Records from a data collection >>

--------------------------------------------------

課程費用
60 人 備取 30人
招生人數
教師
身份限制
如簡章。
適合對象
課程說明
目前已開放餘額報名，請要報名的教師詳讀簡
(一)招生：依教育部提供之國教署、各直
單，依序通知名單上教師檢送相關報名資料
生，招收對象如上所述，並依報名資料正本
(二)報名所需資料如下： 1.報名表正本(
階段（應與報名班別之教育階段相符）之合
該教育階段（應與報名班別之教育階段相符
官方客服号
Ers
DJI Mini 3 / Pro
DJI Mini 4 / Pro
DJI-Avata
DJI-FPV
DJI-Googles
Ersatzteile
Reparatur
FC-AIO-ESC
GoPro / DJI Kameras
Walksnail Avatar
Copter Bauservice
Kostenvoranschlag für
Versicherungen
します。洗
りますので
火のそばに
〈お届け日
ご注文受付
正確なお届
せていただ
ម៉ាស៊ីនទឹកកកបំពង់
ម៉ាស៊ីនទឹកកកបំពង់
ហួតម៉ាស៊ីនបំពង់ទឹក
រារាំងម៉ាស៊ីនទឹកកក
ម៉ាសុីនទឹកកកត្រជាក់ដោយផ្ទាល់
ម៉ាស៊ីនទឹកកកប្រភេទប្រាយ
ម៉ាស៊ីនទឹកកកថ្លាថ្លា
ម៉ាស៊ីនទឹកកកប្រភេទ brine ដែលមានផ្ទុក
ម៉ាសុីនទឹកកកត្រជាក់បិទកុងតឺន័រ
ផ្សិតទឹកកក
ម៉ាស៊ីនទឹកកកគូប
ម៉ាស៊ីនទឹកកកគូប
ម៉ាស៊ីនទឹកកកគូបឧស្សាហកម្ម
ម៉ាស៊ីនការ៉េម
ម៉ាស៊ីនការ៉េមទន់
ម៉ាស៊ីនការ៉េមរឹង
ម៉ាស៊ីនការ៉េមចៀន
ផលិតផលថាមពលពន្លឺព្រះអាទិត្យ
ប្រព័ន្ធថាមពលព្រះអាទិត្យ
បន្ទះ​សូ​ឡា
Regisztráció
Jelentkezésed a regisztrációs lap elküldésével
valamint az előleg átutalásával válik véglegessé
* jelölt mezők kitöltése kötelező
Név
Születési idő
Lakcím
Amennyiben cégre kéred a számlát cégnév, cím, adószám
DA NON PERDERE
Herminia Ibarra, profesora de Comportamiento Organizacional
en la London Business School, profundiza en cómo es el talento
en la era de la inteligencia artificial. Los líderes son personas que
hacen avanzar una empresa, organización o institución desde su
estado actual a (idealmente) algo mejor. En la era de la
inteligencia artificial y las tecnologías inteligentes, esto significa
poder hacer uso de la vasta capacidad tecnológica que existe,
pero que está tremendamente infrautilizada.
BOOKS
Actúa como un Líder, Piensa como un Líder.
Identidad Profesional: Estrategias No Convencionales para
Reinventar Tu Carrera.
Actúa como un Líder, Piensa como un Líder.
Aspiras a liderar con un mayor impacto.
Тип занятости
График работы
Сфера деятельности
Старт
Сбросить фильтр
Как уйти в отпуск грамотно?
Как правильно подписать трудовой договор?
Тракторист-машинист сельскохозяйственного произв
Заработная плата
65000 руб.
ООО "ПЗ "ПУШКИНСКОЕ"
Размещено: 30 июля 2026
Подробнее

--------------------------------------------------

WHAT THE TASK REQUIRES >> When you answer, return the records above exactly as they stand.

ANSWER SPACE >>
課程費用
60 人 備取 30人
招生人數
教師
身份限制
如簡章。
適合對象
課程說明
目前已開放餘額報名，請要報名的教師詳讀簡
(一)招生：依教育部提供之國教署、各直
單，依序通知名單上教師檢送相關報名資料
生，招收對象如上所述，並依報名資料正本
(二)報名所需資料如下： 1.報名表正本(
階段（應與報名班別之教育階段相符）之合
該教育階段（應與報名班別之教育階段相符
官方客服号
Ers
DJI Mini 3 / Pro
DJI Mini 4 / Pro
DJI-Avata
DJI-FPV
DJI-Googles
Ersatzteile
Reparatur
FC-AIO-ESC
GoPro / DJI Kameras
Walksnail Avatar
Copter Bauservice
Kostenvoranschlag für
Versicherungen
します。洗
りますので
火のそばに
〈お届け日
ご注文受付
正確なお届
せていただ
ម៉ាស៊ីនទឹកកកបំពង់
ម៉ាស៊ីនទឹកកកបំពង់
ហួតម៉ាស៊ីនបំពង់ទឹក
រារាំងម៉ាស៊ីនទឹកកក
ម៉ាសុីនទឹកកកត្រជាក់ដោយផ្ទាល់
ម៉ាស៊ីនទឹកកកប្រភេទប្រាយ
ម៉ាស៊ីនទឹកកកថ្លាថ្លា
ម៉ាស៊ីនទឹកកកប្រភេទ brine ដែលមានផ្ទុក
ម៉ាសុីនទឹកកកត្រជាក់បិទកុងតឺន័រ
ផ្សិតទឹកកក
ម៉ាស៊ីនទឹកកកគូប
ម៉ាស៊ីនទឹកកកគូប
ម៉ាស៊ីនទឹកកកគូបឧស្សាហកម្ម
ម៉ាស៊ីនការ៉េម
ម៉ាស៊ីនការ៉េមទន់
ម៉ាស៊ីនការ៉េមរឹង
ម៉ាស៊ីនការ៉េមចៀន
ផលិតផលថាមពលពន្លឺព្រះអាទិត្យ
ប្រព័ន្ធថាមពលព្រះអាទិត្យ
បន្ទះ​សូ​ឡា
Regisztráció
Jelentkezésed a regisztrációs lap elküldésével
valamint az előleg átutalásával válik véglegessé
* jelölt mezők kitöltése kötelező
Név
Születési idő
Lakcím
Amennyiben cégre kéred a számlát cégnév, cím, adószám
DA NON PERDERE
Herminia Ibarra, profesora de Comportamiento Organizacional
en la London Business School, profundiza en cómo es el talento
en la era de la inteligencia artificial. Los líderes son personas que
hacen avanzar una empresa, organización o institución desde su
estado actual a (idealmente) algo mejor. En la era de la
inteligencia artificial y las tecnologías inteligentes, esto significa
poder hacer uso de la vasta capacidad tecnológica que existe,
pero que está tremendamente infrautilizada.
BOOKS
Actúa como un Líder, Piensa como un Líder.
Identidad Profesional: Estrategias No Convencionales para
Reinventar Tu Carrera.
Actúa como un Líder, Piensa como un Líder.
Aspiras a liderar con un mayor impacto.
Тип занятости
График работы
Сфера деятельности
Старт
Сбросить фильтр
Как уйти в отпуск грамотно?
Как правильно подписать трудовой договор?
Тракторист-машинист сельскохозяйственного произв
Заработная плата
65000 руб.
ООО "ПЗ "ПУШКИНСКОЕ"
Размещено: 30 июля 2026
Подробнее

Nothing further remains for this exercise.